Instructions to follow: Print out the full material below, exact in every line, with no images included.

Records for this exercise:
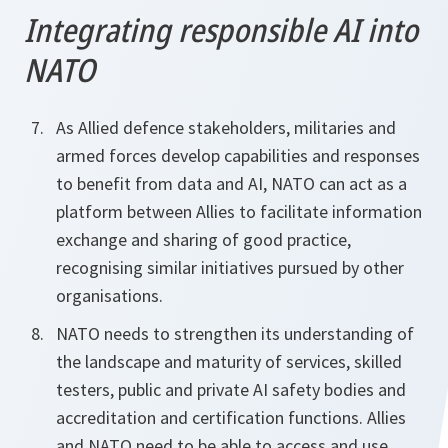
Integrating responsible AI into
NATO
As Allied defence stakeholders, militaries and
armed forces develop capabilities and responses
to benefit from data and AI, NATO can act as a
platform between Allies to facilitate information
exchange and sharing of good practice,
recognising similar initiatives pursued by other
organisations.
NATO needs to strengthen its understanding of
the landscape and maturity of services, skilled
testers, public and private AI safety bodies and
accreditation and certification functions. Allies
and NATO need to be able to access and use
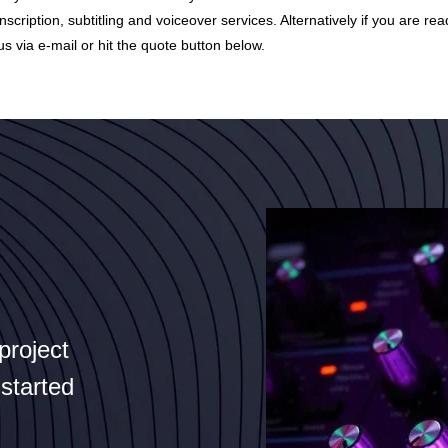
nscription, subtitling and voiceover services. Alternatively if you are rea
us via
e-mail
or hit the quote button below.
project
 started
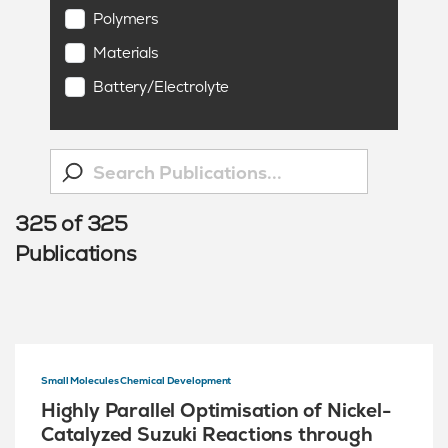
Polymers
Materials
Battery/Electrolyte
325
of
325
Publications
Small Molecules Chemical Development
Highly Parallel Optimisation of Nickel-
Catalyzed Suzuki Reactions through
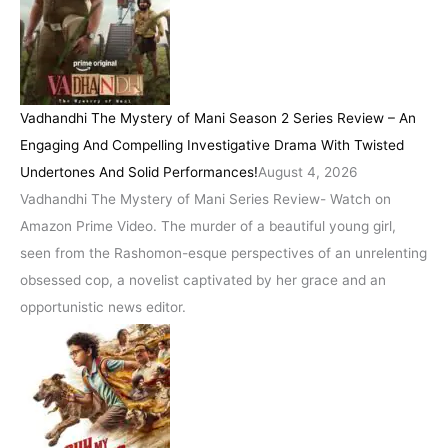
Vadhandhi The Mystery of Mani Season 2 Series Review – An
Engaging And Compelling Investigative Drama With Twisted
Undertones And Solid Performances!
August 4, 2026
Vadhandhi The Mystery of Mani Series Review- Watch on
Amazon Prime Video. The murder of a beautiful young girl,
seen from the Rashomon-esque perspectives of an unrelenting
obsessed cop, a novelist captivated by her grace and an
opportunistic news editor.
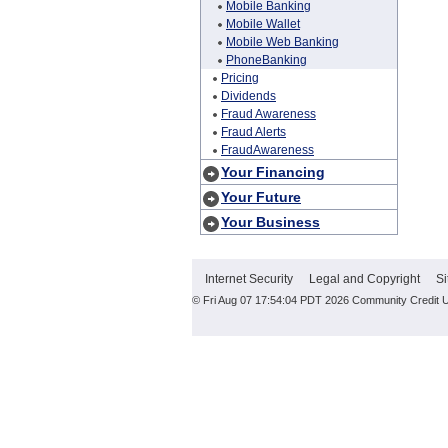
Mobile Banking
Mobile Wallet
Mobile Web Banking
PhoneBanking
Pricing
Dividends
Fraud Awareness
Fraud Alerts
FraudAwareness
Your Financing
Your Future
Your Business
Internet Security
Legal and Copyright
Si
© Fri Aug 07 17:54:04 PDT 2026 Community Credit 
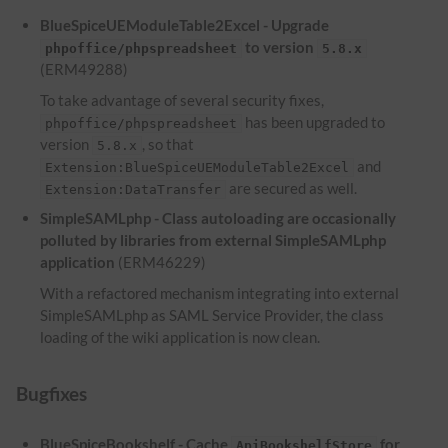
BlueSpiceUEModuleTable2Excel - Upgrade
to version
phpoffice/phpspreadsheet
5.8.x
(ERM49288)
To take advantage of several security fixes,
has been upgraded to
phpoffice/phpspreadsheet
version
, so that
5.8.x
and
Extension:BlueSpiceUEModuleTable2Excel
are secured as well.
Extension:DataTransfer
SimpleSAMLphp - Class autoloading are occasionally
polluted by libraries from external SimpleSAMLphp
application
(ERM46229)
With a refactored mechanism integrating into external
SimpleSAMLphp as SAML Service Provider, the class
loading of the wiki application is now clean.
Bugfixes
BlueSpiceBookshelf - Cache
for
ApiBookshelfStore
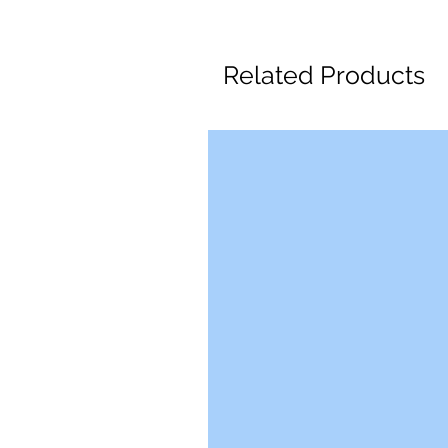
Related Products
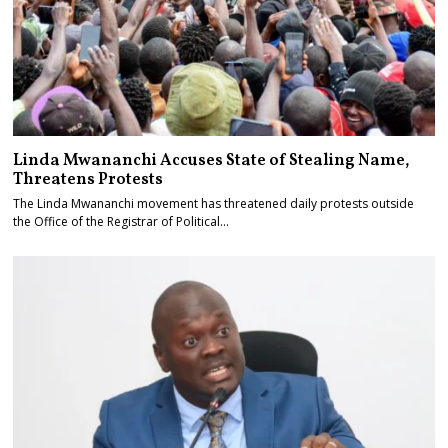
Linda Mwananchi Accuses State of Stealing Name,
Threatens Protests
The Linda Mwananchi movement has threatened daily protests outside
the Office of the Registrar of Political…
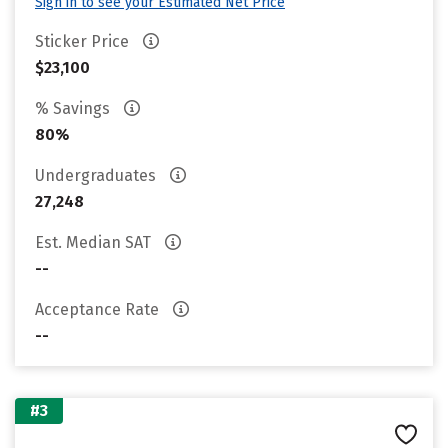
Sign in to see your Estimated Net Price
Sticker Price
$23,100
% Savings
80%
Undergraduates
27,248
Est. Median SAT
--
Acceptance Rate
--
#3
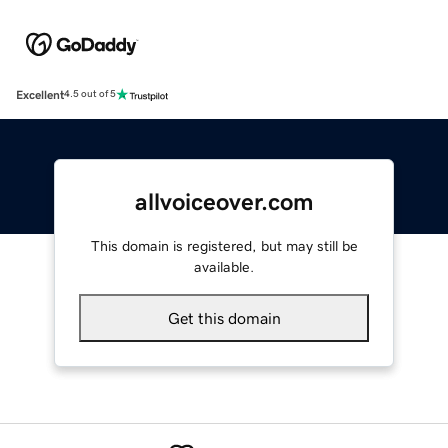
Excellent
4.5 out of 5
allvoiceover.com
This domain is registered, but may still be
available.
Get this domain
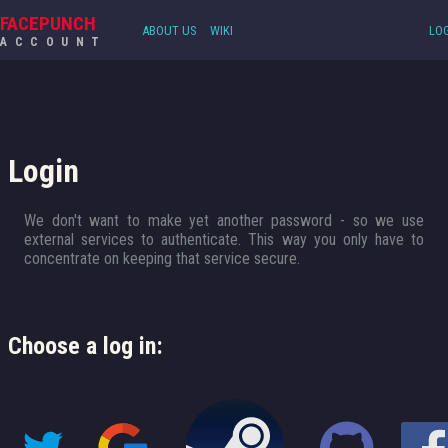
FACEPUNCH
ABOUT US
WIKI
LOG
ACCOUNT
Login
We don't want to make yet another password - so we use
external services to authenticate. This way you only have to
concentrate on keeping that service secure.
Choose a log in:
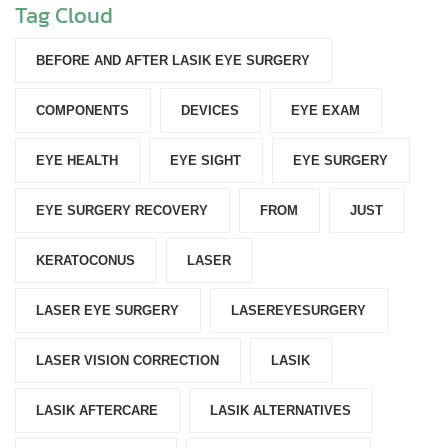
Tag Cloud
BEFORE AND AFTER LASIK EYE SURGERY
COMPONENTS‎
DEVICES‎
EYE EXAM
EYE HEALTH
EYE SIGHT
EYE SURGERY
EYE SURGERY RECOVERY
FROM
JUST
KERATOCONUS
LASER
LASER EYE SURGERY
LASEREYESURGERY
LASER VISION CORRECTION
LASIK
LASIK AFTERCARE
LASIK ALTERNATIVES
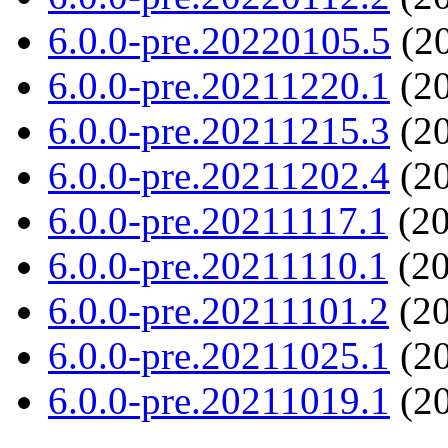
6.0.0-pre.20220105.5
(20
6.0.0-pre.20211220.1
(20
6.0.0-pre.20211215.3
(20
6.0.0-pre.20211202.4
(20
6.0.0-pre.20211117.1
(20
6.0.0-pre.20211110.1
(20
6.0.0-pre.20211101.2
(20
6.0.0-pre.20211025.1
(20
6.0.0-pre.20211019.1
(20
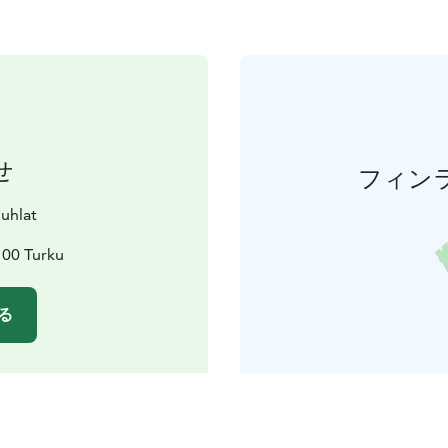
せ
フィン
juhlat
100 Turku
る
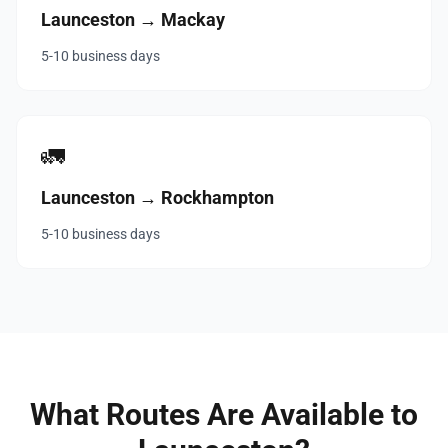
Launceston → Mackay
5-10 business days
🚛
Launceston → Rockhampton
5-10 business days
What Routes Are Available to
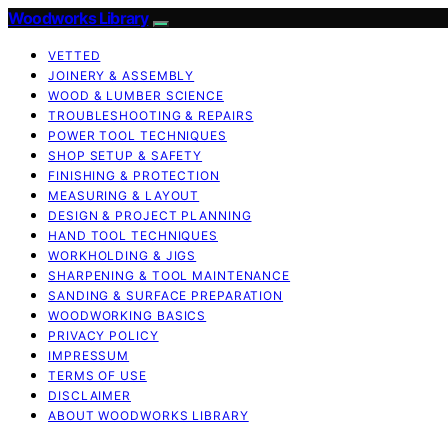
Woodworks Library
VETTED
JOINERY & ASSEMBLY
WOOD & LUMBER SCIENCE
TROUBLESHOOTING & REPAIRS
POWER TOOL TECHNIQUES
SHOP SETUP & SAFETY
FINISHING & PROTECTION
MEASURING & LAYOUT
DESIGN & PROJECT PLANNING
HAND TOOL TECHNIQUES
WORKHOLDING & JIGS
SHARPENING & TOOL MAINTENANCE
SANDING & SURFACE PREPARATION
WOODWORKING BASICS
PRIVACY POLICY
IMPRESSUM
TERMS OF USE
DISCLAIMER
ABOUT WOODWORKS LIBRARY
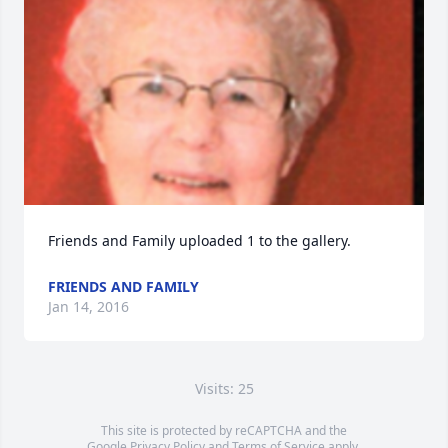
Friends and Family uploaded 1 to the gallery.
FRIENDS AND FAMILY
Jan 14, 2016
Visits: 25
This site is protected by reCAPTCHA and the
Google
Privacy Policy
and
Terms of Service
apply.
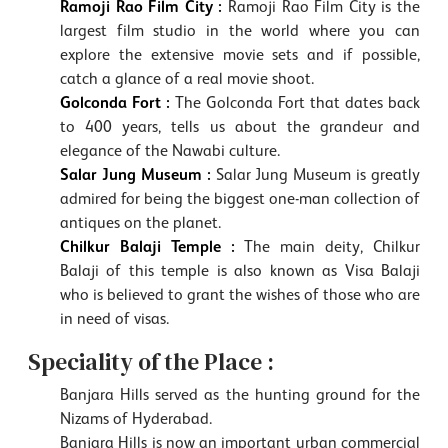
Ramoji Rao Film City :
Ramoji Rao Film City is the
largest film studio in the world where you can
explore the extensive movie sets and if possible,
catch a glance of a real movie shoot.
Golconda Fort :
The Golconda Fort that dates back
to 400 years, tells us about the grandeur and
elegance of the Nawabi culture.
Salar Jung Museum :
Salar Jung Museum is greatly
admired for being the biggest one-man collection of
antiques on the planet.
Chilkur Balaji Temple :
The main deity, Chilkur
Balaji of this temple is also known as Visa Balaji
who is believed to grant the wishes of those who are
in need of visas.
Speciality of the Place :
Banjara Hills served as the hunting ground for the
Nizams of Hyderabad.
Banjara Hills is now an important urban commercial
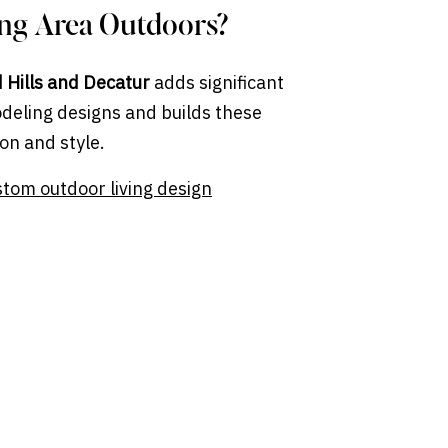
ing Area Outdoors?
d Hills and Decatur
adds significant
deling designs and builds these
on and style.
stom outdoor living design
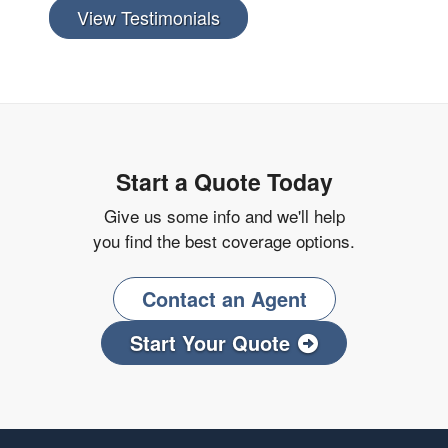
View Testimonials
Start a Quote Today
Give us some info and we'll help
you find the best coverage options.
Contact an Agent
Start Your Quote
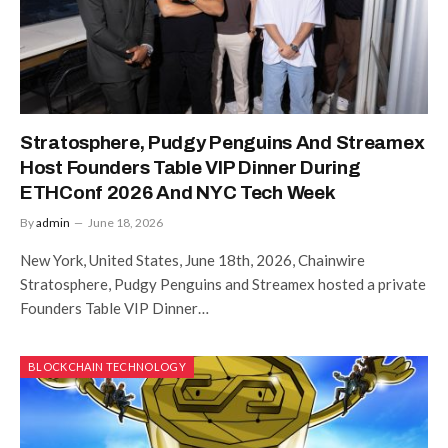
Stratosphere, Pudgy Penguins And Streamex
Host Founders Table VIP Dinner During
ETHConf 2026 And NYC Tech Week
By
admin
June 18, 2026
New York, United States, June 18th, 2026, Chainwire
Stratosphere, Pudgy Penguins and Streamex hosted a private
Founders Table VIP Dinner…
BLOCKCHAIN TECHNOLOGY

Answer space:
Integrating responsible AI into
NATO
As Allied defence stakeholders, militaries and
armed forces develop capabilities and responses
to benefit from data and AI, NATO can act as a
platform between Allies to facilitate information
exchange and sharing of good practice,
recognising similar initiatives pursued by other
organisations.
NATO needs to strengthen its understanding of
the landscape and maturity of services, skilled
testers, public and private AI safety bodies and
accreditation and certification functions. Allies
and NATO need to be able to access and use
nscription, subtitling and voiceover services. Alternatively if you are rea
us via
e-mail
or hit the quote button below.
project
 started
Polymers
Materials
Battery/Electrolyte
325
of
325
Publications
Small Molecules Chemical Development
Highly Parallel Optimisation of Nickel-
Catalyzed Suzuki Reactions through
Vadhandhi The Mystery of Mani Season 2 Series Review – An
Engaging And Compelling Investigative Drama With Twisted
Undertones And Solid Performances!
August 4, 2026
Vadhandhi The Mystery of Mani Series Review- Watch on
Amazon Prime Video. The murder of a beautiful young girl,
seen from the Rashomon-esque perspectives of an unrelenting
obsessed cop, a novelist captivated by her grace and an
opportunistic news editor.
Mobile Banking
Mobile Wallet
Mobile Web Banking
PhoneBanking
Pricing
Dividends
Fraud Awareness
Fraud Alerts
FraudAwareness
Your Financing
Your Future
Your Business
Internet Security
Legal and Copyright
Si
© Fri Aug 07 17:54:04 PDT 2026 Community Credit 
BlueSpiceUEModuleTable2Excel - Upgrade
to version
phpoffice/phpspreadsheet
5.8.x
(ERM49288)
To take advantage of several security fixes,
has been upgraded to
phpoffice/phpspreadsheet
version
, so that
5.8.x
and
Extension:BlueSpiceUEModuleTable2Excel
are secured as well.
Extension:DataTransfer
SimpleSAMLphp - Class autoloading are occasionally
polluted by libraries from external SimpleSAMLphp
application
(ERM46229)
With a refactored mechanism integrating into external
SimpleSAMLphp as SAML Service Provider, the class
loading of the wiki application is now clean.
Bugfixes
BlueSpiceBookshelf - Cache
for
ApiBookshelfStore
Related Products
Linda Mwananchi Accuses State of Stealing Name,
Threatens Protests
The Linda Mwananchi movement has threatened daily protests outside
the Office of the Registrar of Political…
Sign in to see your Estimated Net Price
Sticker Price
$23,100
% Savings
80%
Undergraduates
27,248
Est. Median SAT
--
Acceptance Rate
--
#3
Excellent
4.5 out of 5
allvoiceover.com
This domain is registered, but may still be
available.
Get this domain
FACEPUNCH
ABOUT US
WIKI
LOG
ACCOUNT
Login
We don't want to make yet another password - so we use
external services to authenticate. This way you only have to
concentrate on keeping that service secure.
Choose a log in:
Tag Cloud
BEFORE AND AFTER LASIK EYE SURGERY
COMPONENTS‎
DEVICES‎
EYE EXAM
EYE HEALTH
EYE SIGHT
EYE SURGERY
EYE SURGERY RECOVERY
FROM
JUST
KERATOCONUS
LASER
LASER EYE SURGERY
LASEREYESURGERY
LASER VISION CORRECTION
LASIK
LASIK AFTERCARE
LASIK ALTERNATIVES
6.0.0-pre.20220105.5
(20
6.0.0-pre.20211220.1
(20
6.0.0-pre.20211215.3
(20
6.0.0-pre.20211202.4
(20
6.0.0-pre.20211117.1
(20
6.0.0-pre.20211110.1
(20
6.0.0-pre.20211101.2
(20
6.0.0-pre.20211025.1
(20
6.0.0-pre.20211019.1
(20
せ
フィン
juhlat
100 Turku
る
Launceston → Mackay
5-10 business days
🚛
Launceston → Rockhampton
5-10 business days
What Routes Are Available to
Woodworks Library
VETTED
JOINERY & ASSEMBLY
WOOD & LUMBER SCIENCE
TROUBLESHOOTING & REPAIRS
POWER TOOL TECHNIQUES
SHOP SETUP & SAFETY
FINISHING & PROTECTION
MEASURING & LAYOUT
DESIGN & PROJECT PLANNING
HAND TOOL TECHNIQUES
WORKHOLDING & JIGS
SHARPENING & TOOL MAINTENANCE
SANDING & SURFACE PREPARATION
WOODWORKING BASICS
PRIVACY POLICY
IMPRESSUM
TERMS OF USE
DISCLAIMER
ABOUT WOODWORKS LIBRARY
Friends and Family uploaded 1 to the gallery.
FRIENDS AND FAMILY
Jan 14, 2016
Visits: 25
This site is protected by reCAPTCHA and the
Google
Privacy Policy
and
Terms of Service
apply.
Ramoji Rao Film City :
Ramoji Rao Film City is the
largest film studio in the world where you can
explore the extensive movie sets and if possible,
catch a glance of a real movie shoot.
Golconda Fort :
The Golconda Fort that dates back
to 400 years, tells us about the grandeur and
elegance of the Nawabi culture.
Salar Jung Museum :
Salar Jung Museum is greatly
admired for being the biggest one-man collection of
antiques on the planet.
Chilkur Balaji Temple :
The main deity, Chilkur
Balaji of this temple is also known as Visa Balaji
who is believed to grant the wishes of those who are
in need of visas.
Speciality of the Place :
Banjara Hills served as the hunting ground for the
Nizams of Hyderabad.
Banjara Hills is now an important urban commercial
ing Area Outdoors?
d Hills and Decatur
adds significant
deling designs and builds these
on and style.
stom outdoor living design
View Testimonials
Start a Quote Today
Give us some info and we'll help
you find the best coverage options.
Contact an Agent
Start Your Quote
Stratosphere, Pudgy Penguins And Streamex
Host Founders Table VIP Dinner During
ETHConf 2026 And NYC Tech Week
By
admin
June 18, 2026
New York, United States, June 18th, 2026, Chainwire
Stratosphere, Pudgy Penguins and Streamex hosted a private
Founders Table VIP Dinner…
BLOCKCHAIN TECHNOLOGY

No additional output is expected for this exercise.